═══ RECORDS FOR THIS TASK

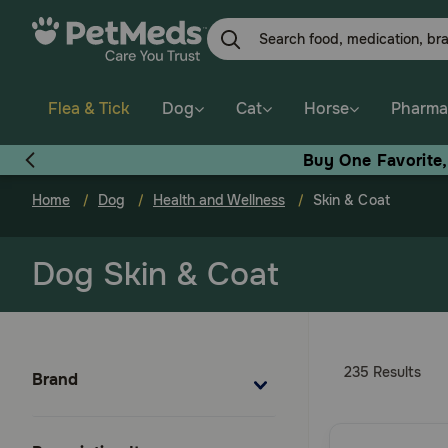
Skip
to
main
content
Flea & Tick
Dog
Cat
Horse
Pharma
Buy One Favorite
Home
Dog
Health and Wellness
Skin & Coat
Dog Skin & Coat
235 Results
Brand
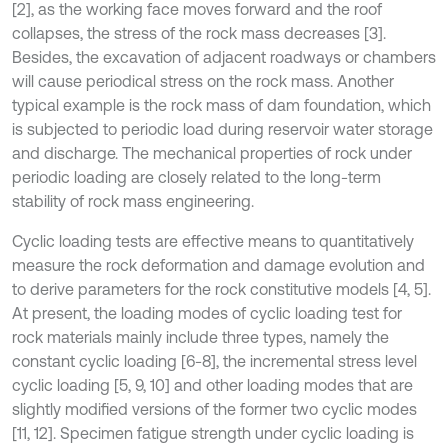
[2], as the working face moves forward and the roof
collapses, the stress of the rock mass decreases [3].
Besides, the excavation of adjacent roadways or chambers
will cause periodical stress on the rock mass. Another
typical example is the rock mass of dam foundation, which
is subjected to periodic load during reservoir water storage
and discharge. The mechanical properties of rock under
periodic loading are closely related to the long-term
stability of rock mass engineering.
Cyclic loading tests are effective means to quantitatively
measure the rock deformation and damage evolution and
to derive parameters for the rock constitutive models [4, 5].
At present, the loading modes of cyclic loading test for
rock materials mainly include three types, namely the
constant cyclic loading [6-8], the incremental stress level
cyclic loading [5, 9, 10] and other loading modes that are
slightly modified versions of the former two cyclic modes
[11, 12]. Specimen fatigue strength under cyclic loading is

══════

## [REQUIREMENT]
Make a list of all lines in the data that contain "loading".

## [SOLUTION TO THE PROBLEM]
periodic loading are closely related to the long-term
Cyclic loading tests are effective means to quantitatively
At present, the loading modes of cyclic loading test for
constant cyclic loading [6-8], the incremental stress level
cyclic loading [5, 9, 10] and other loading modes that are
[11, 12]. Specimen fatigue strength under cyclic loading is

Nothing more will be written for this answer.